The “init” process can establish a communication channel between the parent namespace and the child namespace. This channel can be based on UNIX sockets or can even use TCP. To create a UNIX socket that spans two different mount namespaces, you need to first create the child process, then create the UNIX socket, and then isolate the child into a separate mount namespace. But how can we create the process first, and isolate it later? Linux provides unshare(). This special system call allows a process to isolate itself from the original namespace, instead of having the parent isolate the child in the first place. For example, the following code has the exact same effect as the code previously mentioned in the network namespace section:

#define _GNU_SOURCE
#include <sched.h>
#include <stdio.h>
#include <stdlib.h>
#include <sys/wait.h>
#include <unistd.h>


static char child_stack[1048576];

static int child_fn() {
  // calling unshare() from inside the init process lets you create a new namespace after a new process has been spawned
  unshare(CLONE_NEWNET);

  printf("New `net` Namespace:\n");
  system("ip link");
  printf("\n\n");
  return 0;
}

int main() {
  printf("Original `net` Namespace:\n");
  system("ip link");
  printf("\n\n");

  pid_t child_pid = clone(child_fn, child_stack+1048576, CLONE_NEWPID | SIGCHLD, NULL);

  waitpid(child_pid, NULL, 0);
  return 0;
}

And since the “init” process is something you have devised, you can make it do all the necessary work first, and then isolate itself from the rest of the system before executing the target child.

Conclusion

This tutorial is just an overview of how to use namespaces in Linux.
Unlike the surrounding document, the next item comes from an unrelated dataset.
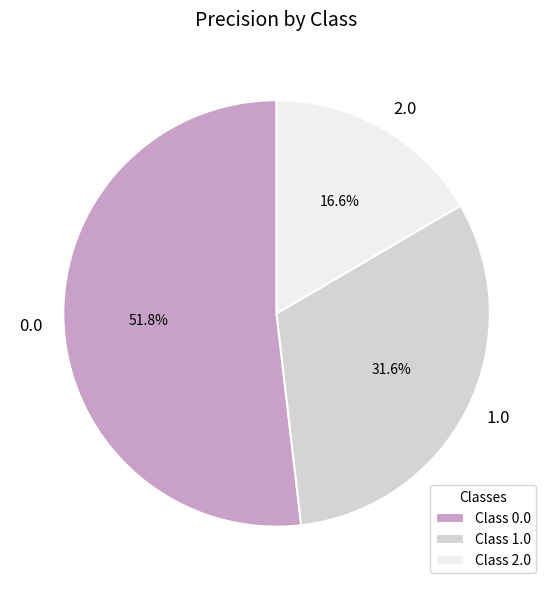

How many slices are in this pie chart?

3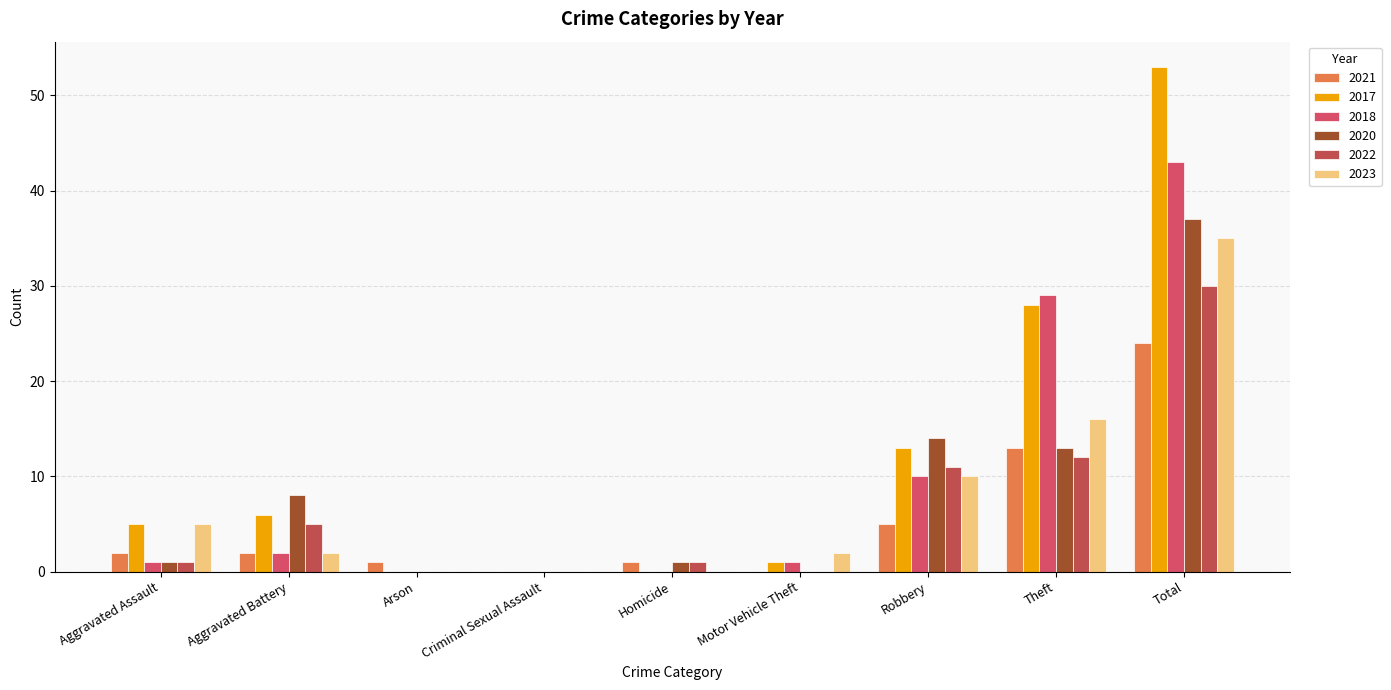

What is the highest value of the 2017 series?

53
It should give you a basic idea of how a Linux developer might start to implement system isolation, an integral part of the architecture of tools like Docker or Linux Containers. In most cases, it would be best to simply use one of these existing tools, which are already well-known and tested. But in some cases, it might make sense to have your very own, customized process isolation mechanism, and in that case, this namespace tutorial will help you out tremendously.

There is a lot more going on under the hood than I’ve covered in this article, and there are more ways you might want to limit your target processes for added safety and isolation. But, hopefully, this can serve as a useful starting point for someone who is interested in knowing more about how namespace isolation with Linux really works.